Someday I hope to figure out what Tim Follin was doing on the spectrum -- some of the multi-channel "phasor" output I have STILL not figured out 20 years later...

If you have questions about 1-bit music on the Spectrum, try talking to Mr. Beep, Gasman or Yerzmyey. All of them can be found on WOS.
 
I found it! "Polyphonic Music 1.20: Three voice music on PC":

http://ftp.arnes.si/simtel.net/msdos/music-pre.html

Also somewhere deep in my collection I have a program which shows a living room with a Christmas tree, fireplace, and grandfather clock, and plays Christmas carols through the PC speaker (single voice) while clicking the IBM PC cassette motor relay on and off to simulate the ticking of the clock! That's perhaps the most unused "sound effect" source on a PC! :)

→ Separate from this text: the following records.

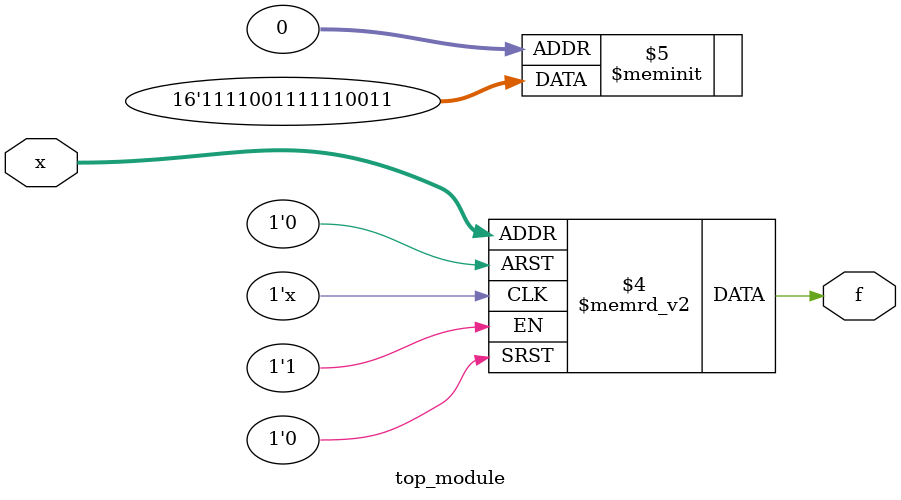
<source format=sv>
module top_module (
    input [4:1] x,
    output logic f
);

always_comb begin
    case (x)
        4'b0001, 4'b0111, 4'b1001, 4'b1101: f = 1'b1;
        4'b0010, 4'b0011, 4'b1010, 4'b1011: f = 1'b0;
        4'b0100, 4'b0110, 4'b1100, 4'b1110: f = 1'b1;
        default: f = 1'b1; // Use don't-care as 1
    endcase
end

endmodule

</source>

I remember early on that there were some "pianoman" polyphonic-on-a-PC bit bangers. Not in the same class as voice, but entertaining enough.

Right now, I can think of two desktops that I have hooked up that will play the sound card output through the PC internal speaker (absent an external speaker connection); a Compaq Deskpro PIII and an HP Vectra PII system. So they weren't all that uncommon.

Moving a little off-topic, I was into making music on my Altair 8800 by executing EI/DI instructions in a loop--the 8080 interrupt status is fed to a front-panel LED--just hook a capacitor to it and feed it to an amplifier. Lots of fun, even at 2MHz.